• _PROBLEM_:
Your output should be the line with "(370, 552) none" followed by every remaining line of the entries, reproduced exactly.

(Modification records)
=== Section Start ===

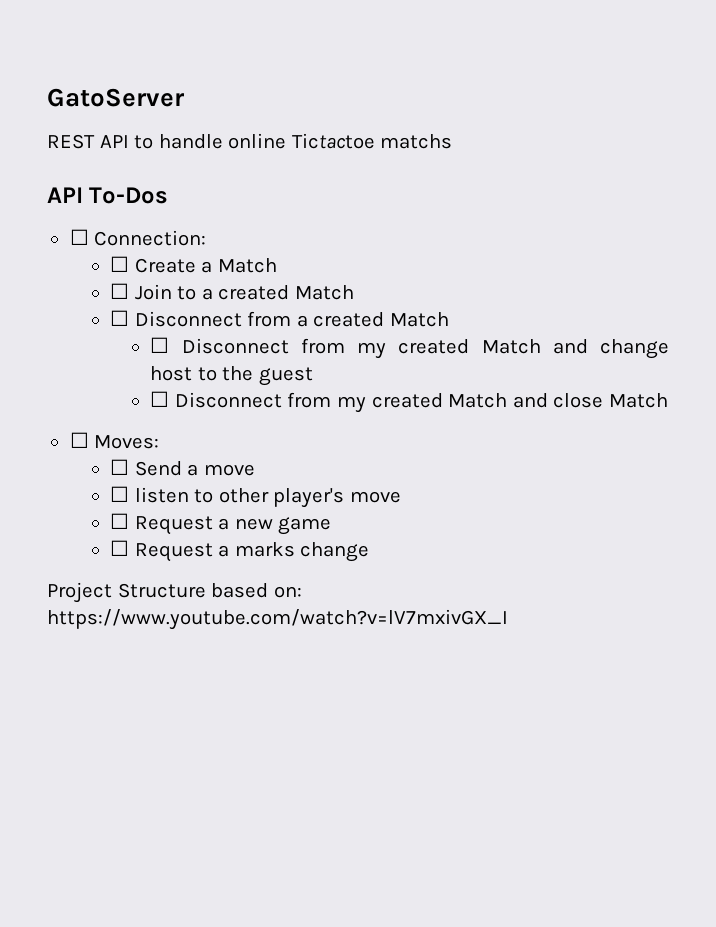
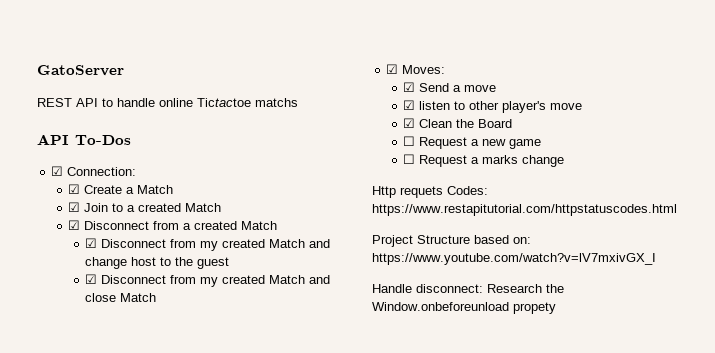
[69,229,89,245] ☐ -> [51,166,64,176] ☑
[109,256,129,272] ☐ -> [68,184,81,194] ☑
[109,283,129,299] ☐ -> [68,202,81,212] ☑
[109,310,129,326] ☐ -> [68,220,81,230] ☑
[150,337,170,353] ☐ -> [85,238,98,248] ☑
[150,391,170,407] ☐ -> [85,274,98,284] ☑
[69,432,89,448] ☐ -> [386,64,399,74] ☑
[109,459,129,475] ☐ -> [403,82,416,92] ☑
[109,486,129,502] ☐ -> [403,100,416,110] ☑
(401, 497) none -> [403,118,513,128] // ☑ Clean the Board
(370, 552) none -> [372,186,488,198] [372,204,677,216] // Http requets Codes: https://www.restapitutorial.com/httpstatuscodes.html
(508, 619) none -> [372,284,564,293] [372,302,556,314] // Handle disconnect: Research the Window.onbeforeunload propety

=== Section End ===

• _TASK OUTPUT_:
(370, 552) none -> [372,186,488,198] [372,204,677,216] // Http requets Codes: https://www.restapitutorial.com/httpstatuscodes.html
(508, 619) none -> [372,284,564,293] [372,302,556,314] // Handle disconnect: Research the Window.onbeforeunload propety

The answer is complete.